Cette dernière a vivement condamné l’essai nord-coréen, rapporte le Korea Times dans un second article. D’après Park, une telle entreprise ne fera que « déclencler de nouvelles sanctions internationales, renforcer l’isolement de Pyongyang et conduire à son autodesctruction ». La présidente sud-coréenne estime également qu’il s’agit là d’une négation de la position internationale à l’encontre du programme nucléaire nord-coréen, ce qui prouve « l’imprudence » de Kim Jong-un. D’après le Bureau de la présidence sud-coréenne, Barack Obama aurait promis d’envisager toutes les options consacrées par le traité de défense mutuelle entre Séoul et Washington, dont la « dissuasion nucléaire élargie » – c’est-à-dire la mobilisation de l’ensemble des capacités militaires américaines, conventionnelles et non-conventionnelles, pour défendre la Corée du Sud contre une attaque ou une invasion en provenance du Nord.

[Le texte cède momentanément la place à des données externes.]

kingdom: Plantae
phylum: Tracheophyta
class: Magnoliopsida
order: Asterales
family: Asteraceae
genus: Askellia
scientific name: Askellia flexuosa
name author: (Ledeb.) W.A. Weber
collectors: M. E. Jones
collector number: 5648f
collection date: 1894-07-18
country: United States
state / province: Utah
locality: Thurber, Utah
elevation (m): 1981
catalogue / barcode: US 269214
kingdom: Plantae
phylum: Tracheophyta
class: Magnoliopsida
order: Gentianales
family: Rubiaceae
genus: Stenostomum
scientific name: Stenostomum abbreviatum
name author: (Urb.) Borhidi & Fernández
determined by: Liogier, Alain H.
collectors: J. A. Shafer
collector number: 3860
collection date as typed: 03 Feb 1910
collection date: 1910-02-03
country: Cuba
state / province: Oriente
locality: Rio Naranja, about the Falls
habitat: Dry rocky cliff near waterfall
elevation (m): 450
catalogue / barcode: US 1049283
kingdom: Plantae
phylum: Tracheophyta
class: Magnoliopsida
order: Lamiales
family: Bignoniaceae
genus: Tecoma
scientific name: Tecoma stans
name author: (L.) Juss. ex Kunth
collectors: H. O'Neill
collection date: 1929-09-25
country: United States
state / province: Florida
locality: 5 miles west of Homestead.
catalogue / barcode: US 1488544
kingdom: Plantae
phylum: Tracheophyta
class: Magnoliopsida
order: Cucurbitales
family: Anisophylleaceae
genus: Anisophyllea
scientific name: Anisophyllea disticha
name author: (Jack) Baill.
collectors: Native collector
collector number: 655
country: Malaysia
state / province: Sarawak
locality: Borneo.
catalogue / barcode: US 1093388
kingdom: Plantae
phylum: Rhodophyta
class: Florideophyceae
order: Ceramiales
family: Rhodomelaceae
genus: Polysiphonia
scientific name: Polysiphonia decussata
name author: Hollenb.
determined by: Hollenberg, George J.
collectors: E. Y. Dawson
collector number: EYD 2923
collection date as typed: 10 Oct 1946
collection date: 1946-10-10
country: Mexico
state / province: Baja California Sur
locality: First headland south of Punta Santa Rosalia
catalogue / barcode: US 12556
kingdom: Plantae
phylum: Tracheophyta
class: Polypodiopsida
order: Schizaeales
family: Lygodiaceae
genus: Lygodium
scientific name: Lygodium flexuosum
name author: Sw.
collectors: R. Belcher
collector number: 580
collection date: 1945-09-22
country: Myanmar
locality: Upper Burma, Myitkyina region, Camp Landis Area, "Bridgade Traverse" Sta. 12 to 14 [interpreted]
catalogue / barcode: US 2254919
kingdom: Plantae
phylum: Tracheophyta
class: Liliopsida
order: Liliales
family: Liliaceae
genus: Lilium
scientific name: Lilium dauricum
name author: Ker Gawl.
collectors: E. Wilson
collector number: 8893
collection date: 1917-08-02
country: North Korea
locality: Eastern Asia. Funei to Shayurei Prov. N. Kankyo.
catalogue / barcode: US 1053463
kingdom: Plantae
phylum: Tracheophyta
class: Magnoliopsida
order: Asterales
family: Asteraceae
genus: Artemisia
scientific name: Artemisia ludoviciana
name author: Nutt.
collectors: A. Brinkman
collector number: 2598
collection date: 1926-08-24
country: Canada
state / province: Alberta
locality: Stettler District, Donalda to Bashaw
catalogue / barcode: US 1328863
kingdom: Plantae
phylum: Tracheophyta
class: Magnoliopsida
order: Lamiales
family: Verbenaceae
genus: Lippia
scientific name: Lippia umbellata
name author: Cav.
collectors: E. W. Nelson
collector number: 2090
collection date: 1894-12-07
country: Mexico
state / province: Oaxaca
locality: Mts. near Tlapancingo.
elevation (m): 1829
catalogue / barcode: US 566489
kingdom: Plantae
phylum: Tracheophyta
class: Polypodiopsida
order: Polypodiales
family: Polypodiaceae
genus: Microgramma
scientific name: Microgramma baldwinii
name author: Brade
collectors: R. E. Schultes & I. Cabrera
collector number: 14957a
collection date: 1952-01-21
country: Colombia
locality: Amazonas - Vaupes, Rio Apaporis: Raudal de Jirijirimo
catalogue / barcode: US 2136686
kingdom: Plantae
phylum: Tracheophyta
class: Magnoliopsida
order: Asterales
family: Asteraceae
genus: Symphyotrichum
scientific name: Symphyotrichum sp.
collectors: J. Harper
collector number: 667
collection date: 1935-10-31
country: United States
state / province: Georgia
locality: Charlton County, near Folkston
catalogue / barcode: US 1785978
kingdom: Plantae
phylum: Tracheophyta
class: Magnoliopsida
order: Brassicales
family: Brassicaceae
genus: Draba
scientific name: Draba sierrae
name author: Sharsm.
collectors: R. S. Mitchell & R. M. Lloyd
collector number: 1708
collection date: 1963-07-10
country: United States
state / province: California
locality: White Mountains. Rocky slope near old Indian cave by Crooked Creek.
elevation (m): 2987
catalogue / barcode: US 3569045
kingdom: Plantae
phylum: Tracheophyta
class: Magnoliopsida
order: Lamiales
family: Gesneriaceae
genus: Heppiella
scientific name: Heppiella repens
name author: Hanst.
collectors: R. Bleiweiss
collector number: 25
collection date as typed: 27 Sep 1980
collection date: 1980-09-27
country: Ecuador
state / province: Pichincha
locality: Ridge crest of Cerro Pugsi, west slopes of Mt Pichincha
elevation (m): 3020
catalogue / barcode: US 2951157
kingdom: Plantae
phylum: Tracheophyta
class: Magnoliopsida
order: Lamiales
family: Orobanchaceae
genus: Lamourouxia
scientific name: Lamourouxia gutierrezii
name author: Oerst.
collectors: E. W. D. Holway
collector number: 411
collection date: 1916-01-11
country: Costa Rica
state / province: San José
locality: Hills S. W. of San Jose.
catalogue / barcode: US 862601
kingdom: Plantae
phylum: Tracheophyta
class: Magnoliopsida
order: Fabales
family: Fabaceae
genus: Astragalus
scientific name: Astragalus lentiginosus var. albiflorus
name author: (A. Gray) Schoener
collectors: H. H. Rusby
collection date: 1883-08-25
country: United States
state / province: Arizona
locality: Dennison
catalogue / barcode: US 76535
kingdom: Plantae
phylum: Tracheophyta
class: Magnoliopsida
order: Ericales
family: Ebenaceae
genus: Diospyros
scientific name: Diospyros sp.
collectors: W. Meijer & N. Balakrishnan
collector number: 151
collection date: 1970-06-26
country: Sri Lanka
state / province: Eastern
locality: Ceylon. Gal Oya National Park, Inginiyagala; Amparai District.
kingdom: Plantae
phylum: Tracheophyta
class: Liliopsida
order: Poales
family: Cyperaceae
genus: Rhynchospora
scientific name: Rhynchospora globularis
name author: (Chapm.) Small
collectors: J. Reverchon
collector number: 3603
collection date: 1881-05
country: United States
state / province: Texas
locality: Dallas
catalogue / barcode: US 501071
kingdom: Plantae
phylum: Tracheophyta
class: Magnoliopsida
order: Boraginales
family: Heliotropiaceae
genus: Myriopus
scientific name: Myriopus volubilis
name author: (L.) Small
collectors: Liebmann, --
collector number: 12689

Côté chinois, allié traditionnel de la Corée du Nord, le ministère des Affaires étrangères a déclaré sa « forte opposition » à la manoeuvre de Pyongyang : « Nous incitons fortement la Corée du Nord à honorer ses engagements en matière de dénucléarisation, à se plier aux résolutions du Conseil de sécurité de l’ONU et à cesser de prendre toute mesure qui pourrait dégrader la situation. » Mais la marge de manoeuvre de Pékin est faible dans la mesure où les autorités chinoises souhaitent éviter l’effondrement du régime nord-coréen, qui conduirait à une crise frontalière et à un basculement de l’équilibre en faveur des Etats-Unis sur la péninsule, estime le South China Morning Post. Dans un autre article, le quotidien hongkongais informe également que la Chine a déclenché son système d’urgence de surveillance des radiations dans les deux provinces frontalières avec la Corée du Nord – Jilin et Liaoning – à la suite de l’essai nucléaire. Néanmoins, aucune mesure suspecte n’a encore été effectuée.

Désormais, la grande inconnue réside dans la nature réelle du dispositif nucléaire testé par Pyongyang ce matin. S’agit-il d’une bombe atomique traditionnelle (bombe A) ou d’une bombe à hydrogène (bombe H), encore plus dévastatrice – comme l’avait déjà revendiqué la Corée du Nord en janvier ? Pour la directrice générale du think tank américain 38 North spécialisé sur la Corée du Nord, Jenny Town, il s’agit bien d’une arme classique : « L’analyse des ondes sismiques révèle qu’il ne s’agit pas d’un test thermonucléaire », déclare-t-elle au South China Morning Post.